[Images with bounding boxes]
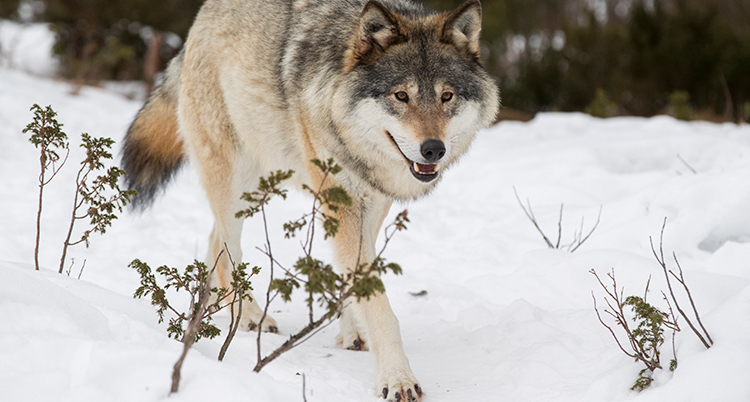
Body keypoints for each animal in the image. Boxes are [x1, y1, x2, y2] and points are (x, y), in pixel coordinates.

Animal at [122, 0, 500, 398]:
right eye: (401, 96)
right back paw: (249, 316)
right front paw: (397, 379)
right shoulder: (342, 201)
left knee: (213, 241)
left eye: (447, 96)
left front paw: (353, 332)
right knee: (227, 248)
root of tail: (202, 16)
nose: (433, 149)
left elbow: (354, 278)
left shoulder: (371, 204)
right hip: (236, 182)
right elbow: (379, 305)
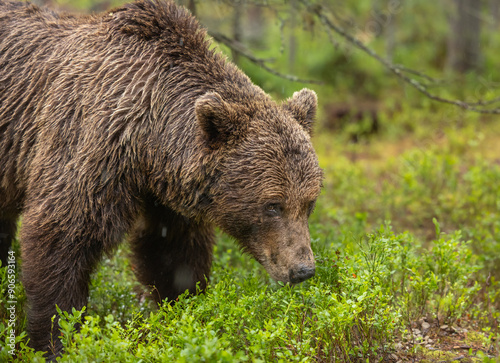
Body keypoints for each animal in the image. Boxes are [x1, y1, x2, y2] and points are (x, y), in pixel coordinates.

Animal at [0, 0, 320, 358]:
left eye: (309, 203)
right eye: (273, 205)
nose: (303, 270)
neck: (147, 140)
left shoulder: (170, 192)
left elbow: (172, 252)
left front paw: (184, 310)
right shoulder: (89, 144)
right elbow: (61, 236)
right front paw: (55, 341)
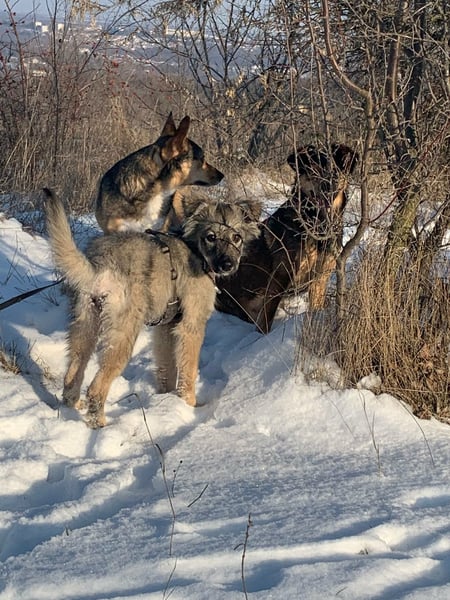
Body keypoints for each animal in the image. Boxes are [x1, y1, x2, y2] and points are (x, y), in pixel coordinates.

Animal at [44, 189, 259, 428]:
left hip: (84, 328)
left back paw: (72, 407)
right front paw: (189, 404)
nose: (227, 265)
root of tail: (101, 263)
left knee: (72, 375)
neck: (196, 249)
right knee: (96, 387)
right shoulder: (192, 326)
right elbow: (188, 370)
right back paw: (98, 422)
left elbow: (167, 367)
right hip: (122, 336)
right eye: (210, 237)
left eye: (236, 238)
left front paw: (165, 399)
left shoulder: (166, 327)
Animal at [215, 144, 358, 333]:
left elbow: (316, 306)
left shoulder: (320, 278)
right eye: (313, 170)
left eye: (335, 172)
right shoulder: (281, 277)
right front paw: (262, 338)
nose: (328, 189)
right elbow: (266, 321)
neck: (318, 225)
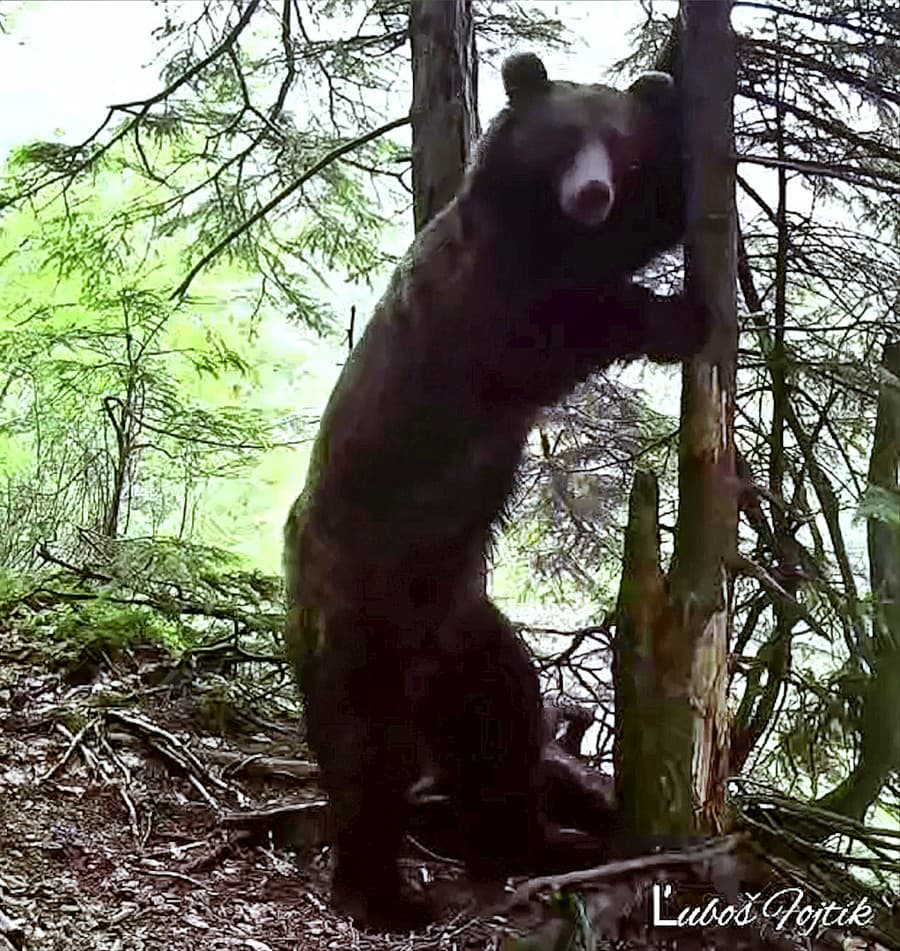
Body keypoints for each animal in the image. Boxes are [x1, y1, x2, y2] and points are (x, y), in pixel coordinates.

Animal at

WHAT NEEDS TO BE DONE:
Every record must be copied exactly, with images dropped from the result.

RESPONSE TO THIS EXERCISE:
Body keypoints for each animal in the image. Boxes are [x1, y1, x2, y2] and points are (x, y), in pixel coordinates.

Animal at [122, 0, 500, 398]:
right eye: (401, 96)
right back paw: (249, 316)
right front paw: (397, 379)
right shoulder: (342, 201)
left knee: (213, 241)
left eye: (447, 96)
left front paw: (353, 332)
right knee: (227, 248)
root of tail: (202, 16)
nose: (433, 149)
left elbow: (354, 278)
left shoulder: (371, 204)
right hip: (236, 182)
right elbow: (379, 305)
Body keypoints for each animal in the image. Boxes are [x1, y1, x2, y2] and points are (x, y), in pixel coordinates.

Animal at [0, 0, 320, 358]:
left eye: (309, 203)
right eye: (273, 205)
nose: (303, 270)
neck: (147, 140)
left shoulder: (170, 192)
left elbow: (172, 252)
left front paw: (184, 310)
right shoulder: (89, 144)
right elbow: (61, 236)
right front paw: (55, 341)
Body keypoints for each animal in the image. Boxes are [x1, y1, x2, y2] and points are (x, y), in pixel coordinates.

Animal at [44, 189, 259, 428]:
left hip: (84, 328)
left back paw: (72, 407)
right front paw: (189, 404)
nose: (227, 265)
root of tail: (101, 263)
left knee: (72, 375)
neck: (196, 249)
right knee: (96, 387)
right shoulder: (192, 326)
right elbow: (188, 370)
right back paw: (98, 422)
left elbow: (167, 367)
right hip: (122, 336)
right eye: (210, 237)
left eye: (236, 238)
left front paw: (165, 399)
left shoulder: (166, 327)
Animal at [215, 144, 358, 333]:
left elbow: (316, 306)
left shoulder: (320, 278)
right eye: (313, 170)
left eye: (335, 172)
right shoulder: (281, 277)
right front paw: (262, 338)
nose: (328, 189)
right elbow: (266, 321)
neck: (318, 225)
Body keypoints for each animal in the image. Boxes are [x1, y1, x2, y2] and points are (x, y), in pixel coordinates.

Animal at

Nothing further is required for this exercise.